▶ **Activity list**:
A - Set down the plasma turbulence passage word for word between "ae Time evolution" and "(Inagaki et al. 2013))", inclusive.
B - List every distinct cited work in the plasma turbulence passage, giving the authors and year as cited.
C - Summarize the plasma turbulence passage in two sentences.
### Exercise passage ###
Bi-coherence analysis was applied for three waves with the frequency of \(f_1, f_2, f_3\) (Inagaki et al. 2012a) with a matching condition of \(f_1 + f_2 = f_3\). The bi-coherence analysis is widely used to study the nonlinear interaction between two waves. Since the temperature fluctuation with a high-frequency region is dominated by noise, it is difficult to identify nonlinear interactions between the long-range and microscopic fluctuations by auto bi-spectrum analysis. The cross bi-coherence between temperature and density (1–100 kHz) measured with a reflectometer was analyzed. The clear frequency peak of the cross bi-coherence spectrum was observed at 1.7 kHz. Since the ensemble (N) is limited in the experiment, the convergence study was also applied to cross bi-coherence analysis (Nagashima et al. 2006). In the convergence study, the finite cross bi-coherence value at N \(\rightarrow \) \(\infty \) is checked. If the cross bi-coherence is dominated by noise, the bi-coherence value for N \(\rightarrow \) \(\infty \) becomes zero. The cross bi-coherence value for \(f_3 = 1.7\) kHz has clear finite value at 1/N=0. These results are clear evidence for the nonlinear coupling between the long-range fluctuations and the microscopic fluctuations. Although the macro-scale fluctuation has only a small contribution to the enhancement of radial flux due to the low frequency, it can play an important role in the energy transfer between the micro-scale turbulence at a different location and can be a main player for non-local transport (Inagaki et al. 2014).

4.2.1 Macro-scale turbulence

Fig. 15
figure 15

ae Time evolution of electron temperature fluctuation (red line) and low-pass filtered (\(\le 3.5\) kHz) signal (black line) at abrupt change of fluctuation amplitude. Time evolution of f heating power of modulated ECH, g temperature gradient, h amplitude of long-range density fluctuations (1.5–3.5e kHz), and i amplitude of micro-scale density fluctuations outside ECH deposition area at \(\rho = 0.63\). (from figure 5 in (Inagaki et al. 2011) from Fig. 1a, e, g, h in (Inagaki et al. 2013))

Macro-scale electron temperature fluctuation observed in the LHD has a long-distance radial correlation (Inagaki et al. 2011; Xu et al. 2011; Inagaki et al. 2012a, b). This macro-scale fluctuation plays the role of mediator of two micro-scale turbulence excited at different plasma radii. Figure 15a–e shows the time evolution of low-frequency electron temperature fluctuation with long-range correlation (\(\rho = 0.12\)–0.58e). The radial correlation length is comparable to the minor plasma radius. The frequency of this temperature fluctuation is \(\sim \) 1–3 kHz, which was previously considered to be MHD oscillation. However, this temperature fluctuation has various characteristics different from the usual MHD oscillation. It has a phase delay in the radial direction, which indicates the spiral structure of fluctuation. The amplitude of the magnetic field is much smaller than that predicted by the displacement of the magnetic flux surface, evaluated from temperature fluctuation and temperature gradient.
### Information ###
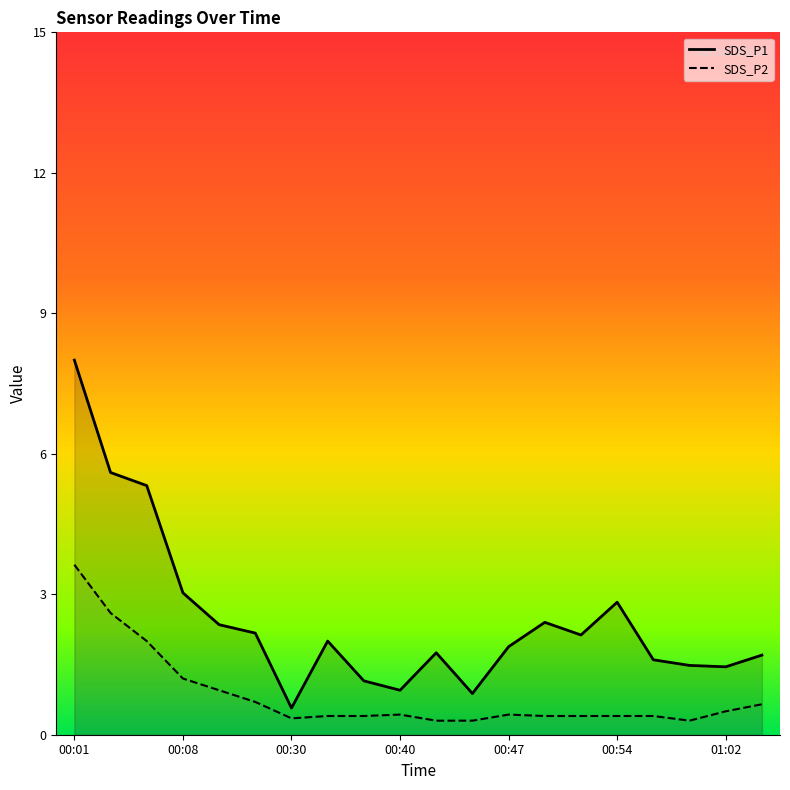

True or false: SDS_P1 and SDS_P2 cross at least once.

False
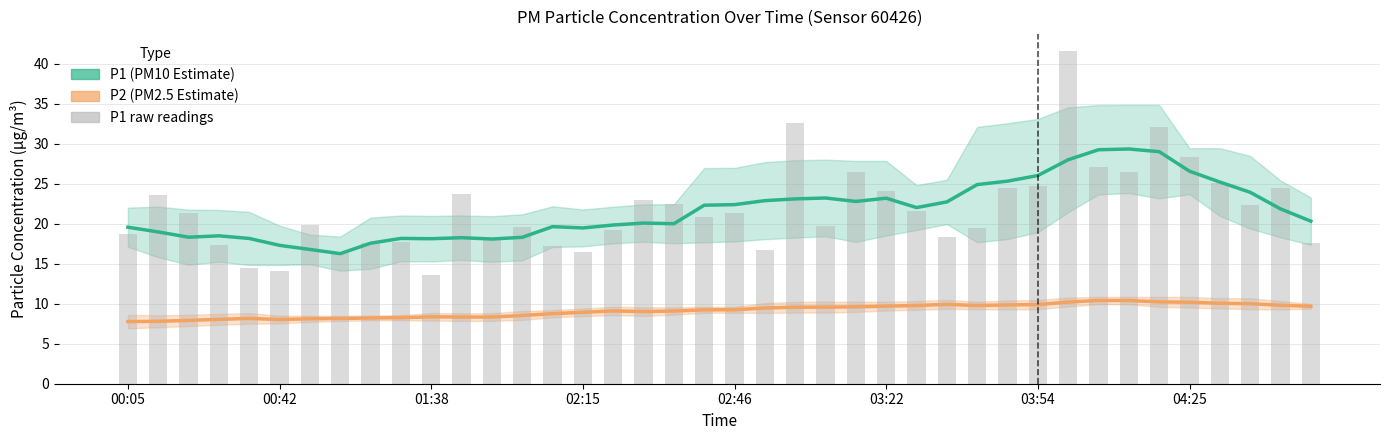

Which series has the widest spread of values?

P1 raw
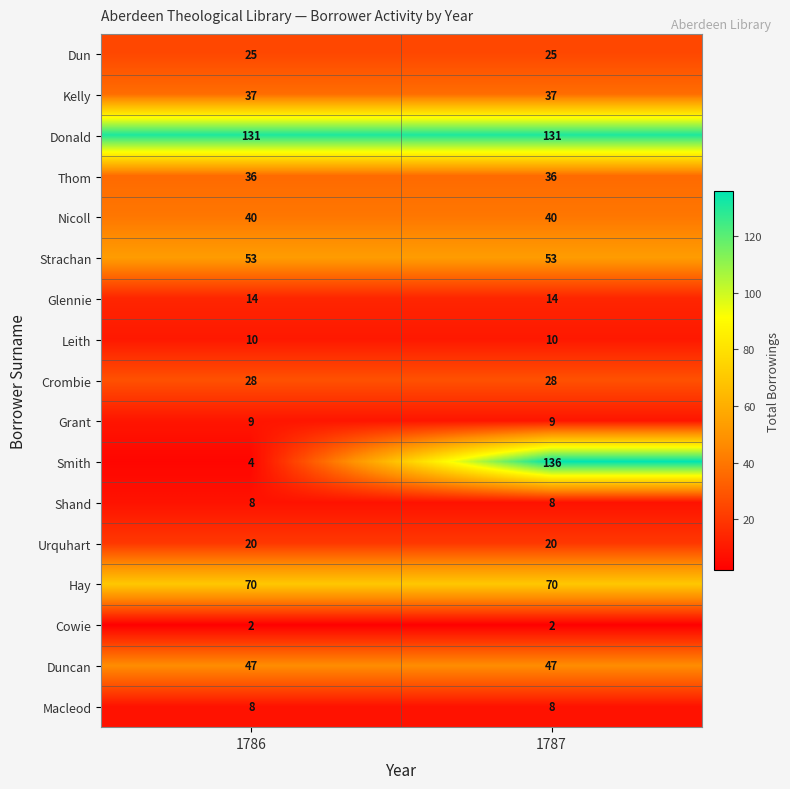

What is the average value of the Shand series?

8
###
### Information ###
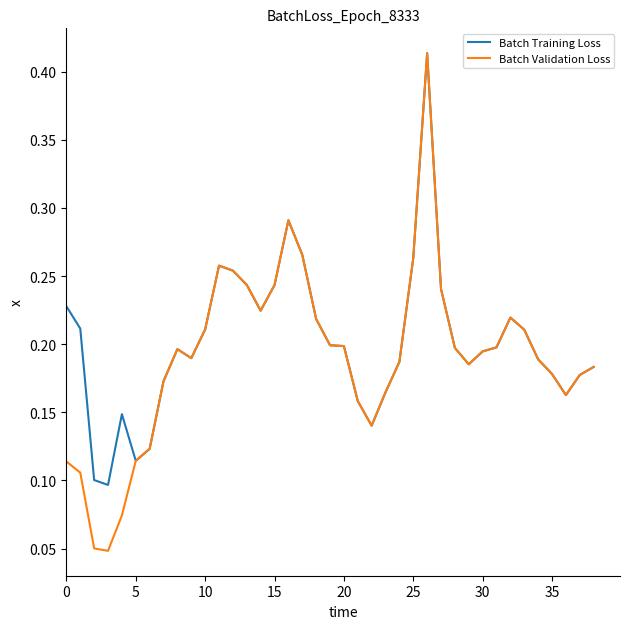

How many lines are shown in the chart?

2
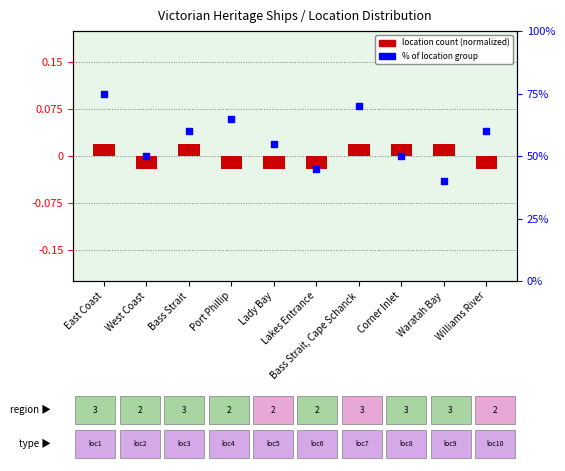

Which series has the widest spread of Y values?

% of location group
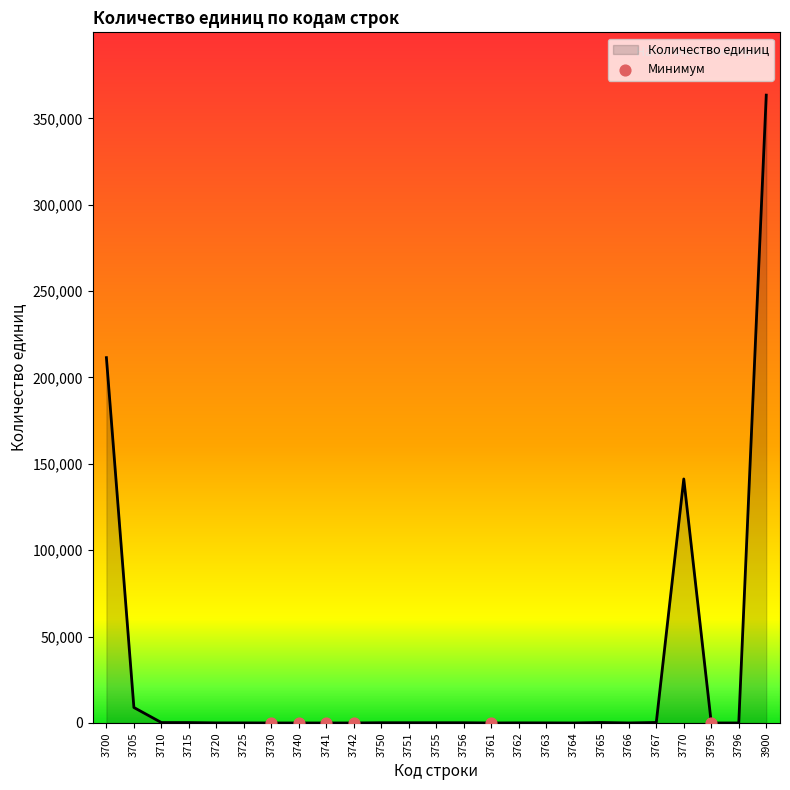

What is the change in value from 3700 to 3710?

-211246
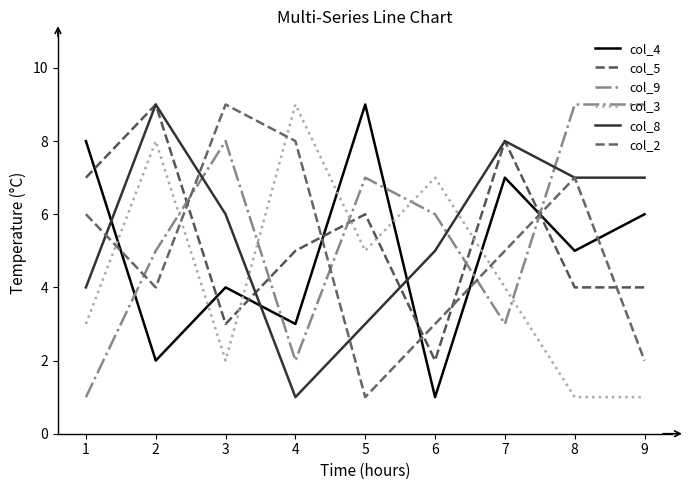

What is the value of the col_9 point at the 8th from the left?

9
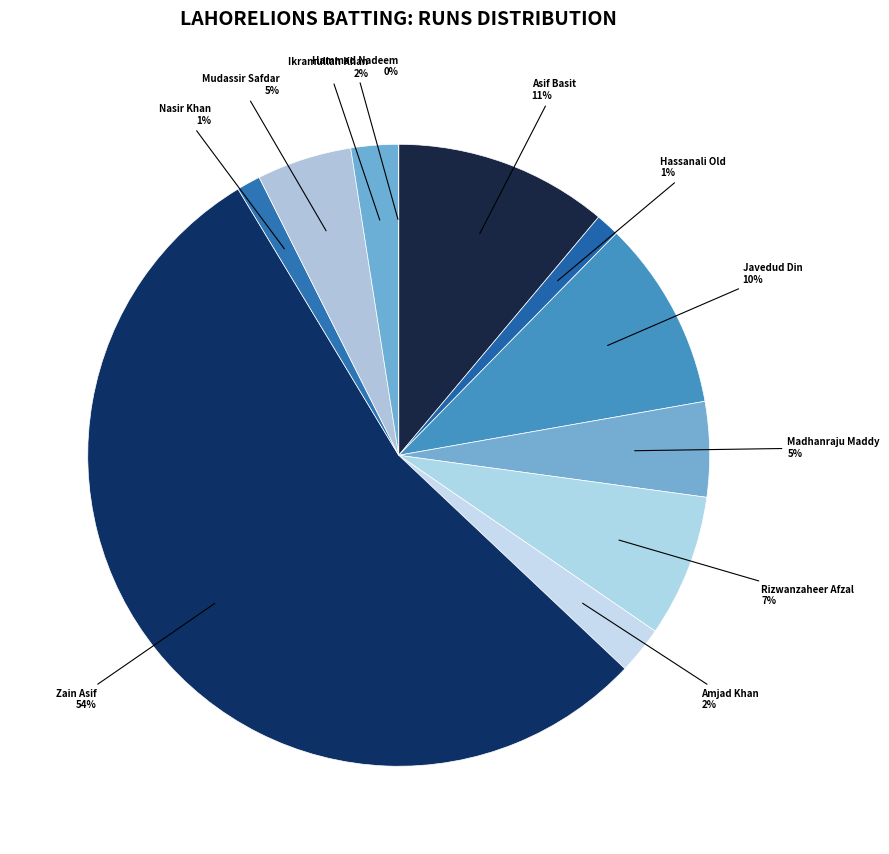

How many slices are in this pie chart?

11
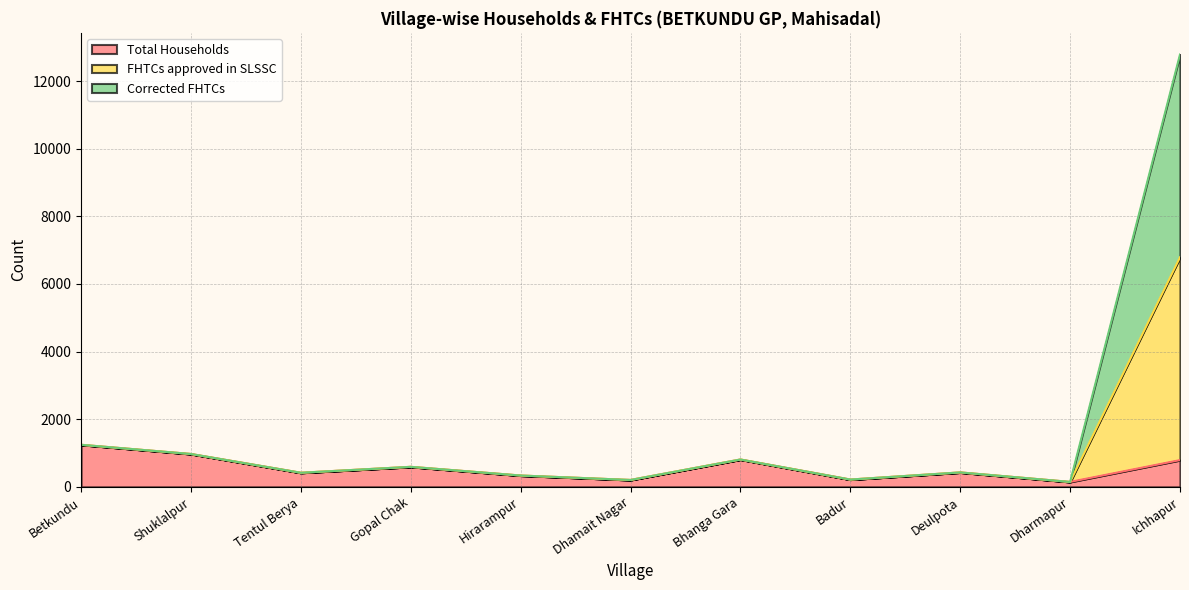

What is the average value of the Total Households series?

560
###
### Information ###
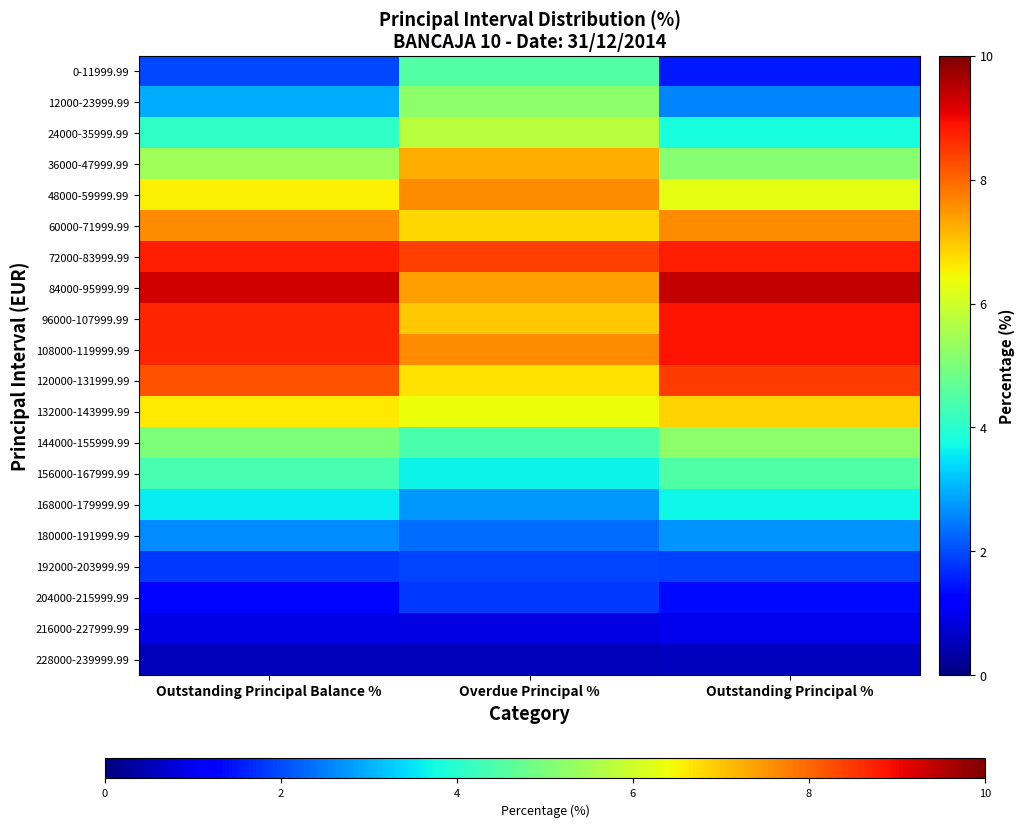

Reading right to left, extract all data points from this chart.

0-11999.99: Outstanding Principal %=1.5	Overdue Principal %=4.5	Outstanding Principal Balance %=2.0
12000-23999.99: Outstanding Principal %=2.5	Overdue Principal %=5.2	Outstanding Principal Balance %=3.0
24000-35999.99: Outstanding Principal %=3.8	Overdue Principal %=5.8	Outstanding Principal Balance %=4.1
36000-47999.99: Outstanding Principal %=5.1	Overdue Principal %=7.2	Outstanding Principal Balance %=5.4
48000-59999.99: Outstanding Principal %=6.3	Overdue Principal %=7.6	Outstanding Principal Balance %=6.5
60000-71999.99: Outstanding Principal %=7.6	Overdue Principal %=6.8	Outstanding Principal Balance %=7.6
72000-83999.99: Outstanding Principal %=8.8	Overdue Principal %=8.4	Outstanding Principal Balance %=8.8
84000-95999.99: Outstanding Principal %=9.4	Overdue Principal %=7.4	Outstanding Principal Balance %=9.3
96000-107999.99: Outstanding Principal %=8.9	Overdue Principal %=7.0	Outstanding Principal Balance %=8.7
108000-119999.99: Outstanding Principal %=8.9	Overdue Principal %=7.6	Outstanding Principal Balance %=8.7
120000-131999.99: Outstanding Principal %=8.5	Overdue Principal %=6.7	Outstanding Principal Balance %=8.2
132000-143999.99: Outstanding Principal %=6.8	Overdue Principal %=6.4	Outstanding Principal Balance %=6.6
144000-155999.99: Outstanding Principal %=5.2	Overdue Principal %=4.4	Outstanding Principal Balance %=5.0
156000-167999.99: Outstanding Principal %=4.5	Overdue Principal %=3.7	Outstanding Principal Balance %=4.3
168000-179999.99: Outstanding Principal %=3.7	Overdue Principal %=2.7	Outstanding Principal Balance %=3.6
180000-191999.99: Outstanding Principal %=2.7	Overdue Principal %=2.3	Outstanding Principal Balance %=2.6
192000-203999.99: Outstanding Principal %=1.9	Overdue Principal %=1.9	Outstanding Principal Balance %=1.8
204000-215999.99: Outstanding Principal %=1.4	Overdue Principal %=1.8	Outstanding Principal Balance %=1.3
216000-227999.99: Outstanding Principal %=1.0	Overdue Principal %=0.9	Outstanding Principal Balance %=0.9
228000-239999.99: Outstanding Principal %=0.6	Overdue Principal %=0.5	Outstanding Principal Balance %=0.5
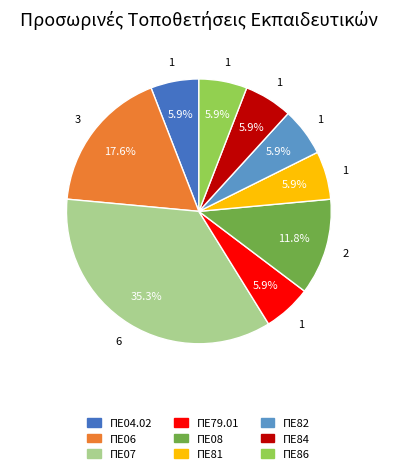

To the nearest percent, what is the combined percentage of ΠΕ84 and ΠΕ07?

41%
###
▶ **Solutions in order**:
A -
ae Time evolution of electron temperature fluctuation (red line) and low-pass filtered (\(\le 3.5\) kHz) signal (black line) at abrupt change of fluctuation amplitude. Time evolution of f heating power of modulated ECH, g temperature gradient, h amplitude of long-range density fluctuations (1.5–3.5e kHz), and i amplitude of micro-scale density fluctuations outside ECH deposition area at \(\rho = 0.63\). (from figure 5 in (Inagaki et al. 2011) from Fig. 1a, e, g, h in (Inagaki et al. 2013))

B -
Inagaki et al. 2011
Inagaki et al. 2012a
Inagaki et al. 2012b
Inagaki et al. 2013
Inagaki et al. 2014
Nagashima et al. 2006
Xu et al. 2011

C - Cross bi-coherence analysis between temperature and density fluctuations showed a clear peak at 1.7 kHz with a finite value at 1/N=0 in the convergence study, which is clear evidence of nonlinear coupling between long-range and microscopic fluctuations. The macro-scale electron temperature fluctuation in the LHD, at about 1–3 kHz with a radial correlation length comparable to the minor plasma radius, mediates between micro-scale turbulence at different plasma radii and has characteristics different from the usual MHD oscillation.